O'Leary added, "We expect FY24 traffic to grow to approx. 183.5 million (up 9%), which is slower than the 185 million originally expected, due to Boeing delivery delays in spring and in autumn 2023...While Q2 bookings are strong, the fare increase in Q2 will be much lower than in Q1 due to much stronger PY Q2 pricing in FY23 when peak summer travel snapped back strongly following the Ukraine invasion. We currently expect Q2 fares will be higher than the prior year Q2 but by a low double digit percentage.
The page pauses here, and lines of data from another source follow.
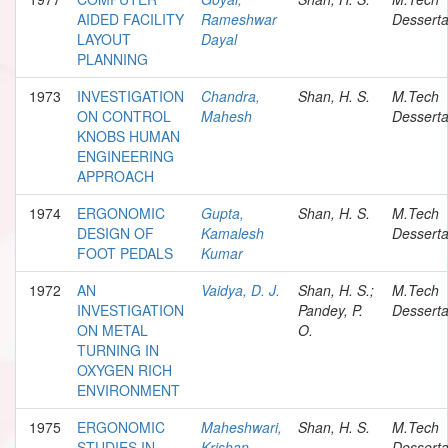
AIDED FACILITY
Rameshwar
Desserta
LAYOUT
Dayal
PLANNING
1973
INVESTIGATION
Chandra,
Shan, H. S.
M.Tech
ON CONTROL
Mahesh
Desserta
KNOBS HUMAN
ENGINEERING
APPROACH
1974
ERGONOMIC
Gupta,
Shan, H. S.
M.Tech
DESIGN OF
Kamalesh
Desserta
FOOT PEDALS
Kumar
1972
AN
Vaidya, D. J.
Shan, H. S.;
M.Tech
INVESTIGATION
Pandey, P.
Desserta
ON METAL
O.
TURNING IN
OXYGEN RICH
ENVIRONMENT
1975
ERGONOMIC
Maheshwari,
Shan, H. S.
M.Tech
STUDIES IN
Krishan
Desserta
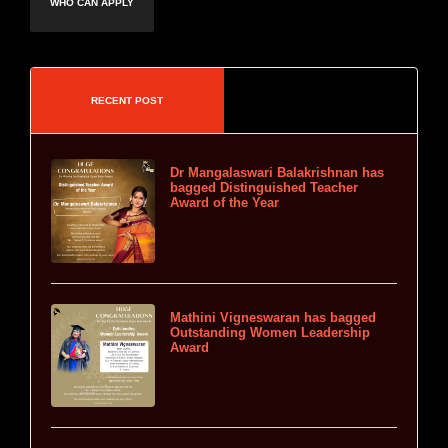
WHO CAN APPLY
RECENT POST
Dr Mangalaswari Balakrishnan has
bagged Distinguished Teacher
Award of the Year
Mathini Vigneswaran has bagged
Outstanding Women Leadership
Award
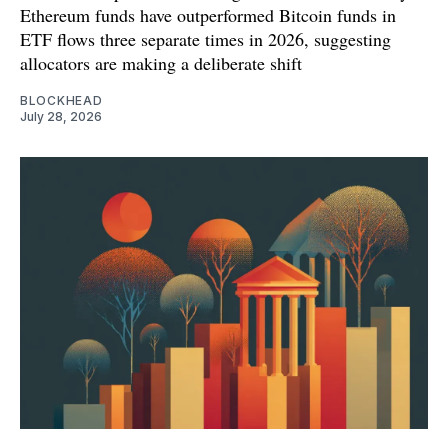
Ethereum funds have outperformed Bitcoin funds in
ETF flows three separate times in 2026, suggesting
allocators are making a deliberate shift
BLOCKHEAD
July 28, 2026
We noted a softening in close-in fares in late June and early July. The final H1 outcome is, therefore, highly dependent on close-in August and September bookings. As is normal at this time of year, we have very limited Q3 visibility and zero Q4 visibility...Despite uncertainty over H2 Boeing deliveries, accentuated recently by the collapse of a Yellowstone River bridge in Montana, a significantly higher fuel bill (up €1 billion over last year), volatile oil prices for our unhedged fuel, very limited H2 visibility and the risk of tighter consumer spending this winter, we remain cautiously optimistic that FY24 PAT will be modestly ahead of last year. It is, however, still too early to provide meaningful FY24 PAT guidance. We hope to be in a position to do so at our H1 results in November."